--- INPUT FOR THIS TASK Enclosed Below ---

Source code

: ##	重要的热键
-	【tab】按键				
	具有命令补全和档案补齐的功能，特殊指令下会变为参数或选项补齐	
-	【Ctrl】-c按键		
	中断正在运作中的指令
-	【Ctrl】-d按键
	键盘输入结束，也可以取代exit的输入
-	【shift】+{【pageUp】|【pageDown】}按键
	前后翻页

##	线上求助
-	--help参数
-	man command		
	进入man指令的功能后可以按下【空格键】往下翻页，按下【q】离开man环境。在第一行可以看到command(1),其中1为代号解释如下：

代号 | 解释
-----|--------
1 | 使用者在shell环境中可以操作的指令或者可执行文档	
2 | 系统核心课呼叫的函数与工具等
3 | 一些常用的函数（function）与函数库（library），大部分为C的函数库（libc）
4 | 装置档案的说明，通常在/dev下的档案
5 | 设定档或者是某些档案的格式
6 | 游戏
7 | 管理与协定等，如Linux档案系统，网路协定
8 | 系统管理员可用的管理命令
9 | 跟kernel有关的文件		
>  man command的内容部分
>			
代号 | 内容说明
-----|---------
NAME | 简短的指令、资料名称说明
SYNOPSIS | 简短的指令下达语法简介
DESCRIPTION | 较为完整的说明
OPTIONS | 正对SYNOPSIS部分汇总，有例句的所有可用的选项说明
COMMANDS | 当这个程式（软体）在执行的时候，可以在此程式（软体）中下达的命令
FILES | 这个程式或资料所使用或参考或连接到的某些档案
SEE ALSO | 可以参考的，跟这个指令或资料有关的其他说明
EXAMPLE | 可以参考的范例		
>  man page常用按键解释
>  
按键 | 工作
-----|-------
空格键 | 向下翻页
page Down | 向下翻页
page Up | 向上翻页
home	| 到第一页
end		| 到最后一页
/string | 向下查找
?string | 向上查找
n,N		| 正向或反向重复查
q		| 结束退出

--- End of Enclosed INPUT FOR THIS TASK ---

### EXERCISE DESCRIPTION
The line containing "COMMANDS | 当这个程式（软体）在执行的时候，可以在此程式（软体）中下达的命令" marks where to begin; copy it and every later line exactly, through the end of the data.

### ANSWER AREA
COMMANDS | 当这个程式（软体）在执行的时候，可以在此程式（软体）中下达的命令
FILES | 这个程式或资料所使用或参考或连接到的某些档案
SEE ALSO | 可以参考的，跟这个指令或资料有关的其他说明
EXAMPLE | 可以参考的范例		
>  man page常用按键解释
>  
按键 | 工作
-----|-------
空格键 | 向下翻页
page Down | 向下翻页
page Up | 向上翻页
home	| 到第一页
end		| 到最后一页
/string | 向下查找
?string | 向上查找
n,N		| 正向或反向重复查
q		| 结束退出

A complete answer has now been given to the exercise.